>>>>

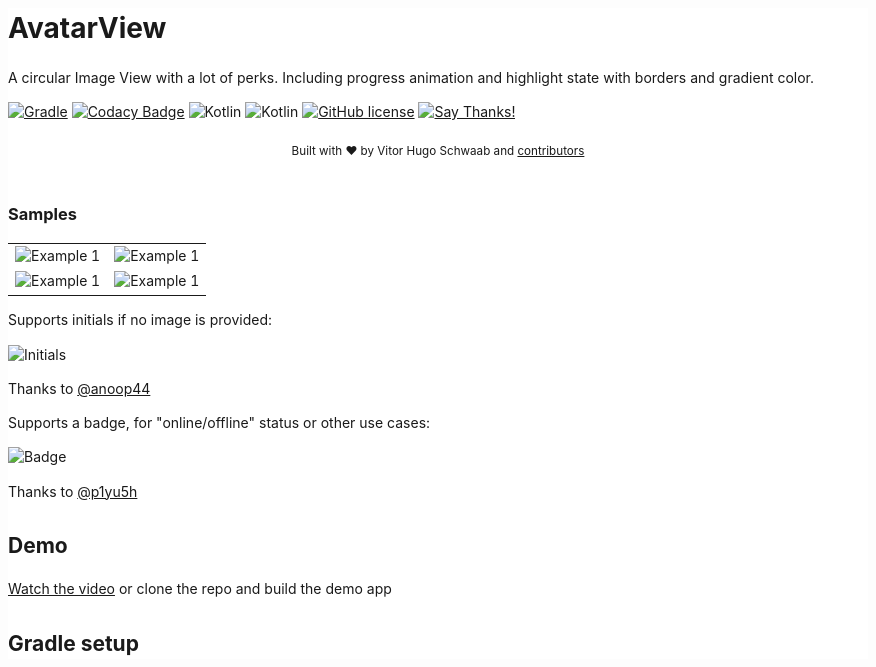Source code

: # AvatarView
A circular Image View with a lot of perks. Including progress animation and highlight state with borders and gradient color.

[![Gradle](https://img.shields.io/badge/MavenCentral-1.2.0-brightgreen.svg)](https://github.com/vitorhugods/AvatarView/releases)
[![Codacy Badge](https://api.codacy.com/project/badge/Grade/e4847d7f36754c1a8efb1aff838fdb91)](https://app.codacy.com/app/vitorhugods/AvatarView?utm_source=github.com&utm_medium=referral&utm_content=vitorhugods/AvatarView&utm_campaign=Badge_Grade_Dashboard)
![Kotlin](https://img.shields.io/badge/minSdkVersion-14-brightgreen.svg)
![Kotlin](https://img.shields.io/badge/Kotlin-100%25-orange.svg)
[![GitHub license](https://img.shields.io/badge/license-Apache%20License%202.0-blue.svg?style=flat)](http://www.apache.org/licenses/LICENSE-2.0)
[![Say Thanks!](https://img.shields.io/badge/Say%20Thanks-!-1EAEDB.svg)](https://saythanks.io/to/vitorschwaab@outlook.com)

<div align="center">
  <sub>Built with ❤︎ by Vitor Hugo Schwaab and
  <a href="https://github.com/vitorhugods/AvatarView/graphs/contributors">
    contributors
  </a>
</div>
<br/>

### Samples
|   |   |
|:-:|:-:|
| <img  src="/pics/ex1.png" alt="Example 1" width="300" style="max-width:100%;"> | <img  src="/pics/ex2.png" alt="Example 1" width="300" style="max-width:100%;"> |
| <img src="/pics/sample1.gif" alt="Example 1" width="300" style="max-width:100%;"> | <img src="/pics/sample2.gif" alt="Example 1" width="300" style="max-width:100%;">  |


Supports initials if no image is provided:

<img  src="/pics/initials.png" alt="Initials" width="200" style="max-width:100%;">

Thanks to [@anoop44](https://github.com/anoop44)

Supports a badge, for "online/offline" status or other use cases:

<img  src="/pics/badge.png" alt="Badge" width="200" style="max-width:100%;">

Thanks to [@p1yu5h](https://github.com/p1yu5h)

## Demo
[Watch the video](https://vimeo.com/291110435) or clone the repo and build the demo app

## Gradle setup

<<<<

#### Work item
If a record holds a picture, leave the picture out and copy everything else exactly.

#### Response below
Source code

: # AvatarView
A circular Image View with a lot of perks. Including progress animation and highlight state with borders and gradient color.

[![Gradle](https://img.shields.io/badge/MavenCentral-1.2.0-brightgreen.svg)](https://github.com/vitorhugods/AvatarView/releases)
[![Codacy Badge](https://api.codacy.com/project/badge/Grade/e4847d7f36754c1a8efb1aff838fdb91)](https://app.codacy.com/app/vitorhugods/AvatarView?utm_source=github.com&utm_medium=referral&utm_content=vitorhugods/AvatarView&utm_campaign=Badge_Grade_Dashboard)
![Kotlin](https://img.shields.io/badge/minSdkVersion-14-brightgreen.svg)
![Kotlin](https://img.shields.io/badge/Kotlin-100%25-orange.svg)
[![GitHub license](https://img.shields.io/badge/license-Apache%20License%202.0-blue.svg?style=flat)](http://www.apache.org/licenses/LICENSE-2.0)
[![Say Thanks!](https://img.shields.io/badge/Say%20Thanks-!-1EAEDB.svg)](https://saythanks.io/to/vitorschwaab@outlook.com)

<div align="center">
  <sub>Built with ❤︎ by Vitor Hugo Schwaab and
  <a href="https://github.com/vitorhugods/AvatarView/graphs/contributors">
    contributors
  </a>
</div>
<br/>

### Samples
|   |   |
|:-:|:-:|
| <img  src="/pics/ex1.png" alt="Example 1" width="300" style="max-width:100%;"> | <img  src="/pics/ex2.png" alt="Example 1" width="300" style="max-width:100%;"> |
| <img src="/pics/sample1.gif" alt="Example 1" width="300" style="max-width:100%;"> | <img src="/pics/sample2.gif" alt="Example 1" width="300" style="max-width:100%;">  |


Supports initials if no image is provided:

<img  src="/pics/initials.png" alt="Initials" width="200" style="max-width:100%;">

Thanks to [@anoop44](https://github.com/anoop44)

Supports a badge, for "online/offline" status or other use cases:

<img  src="/pics/badge.png" alt="Badge" width="200" style="max-width:100%;">

Thanks to [@p1yu5h](https://github.com/p1yu5h)

## Demo
[Watch the video](https://vimeo.com/291110435) or clone the repo and build the demo app

## Gradle setup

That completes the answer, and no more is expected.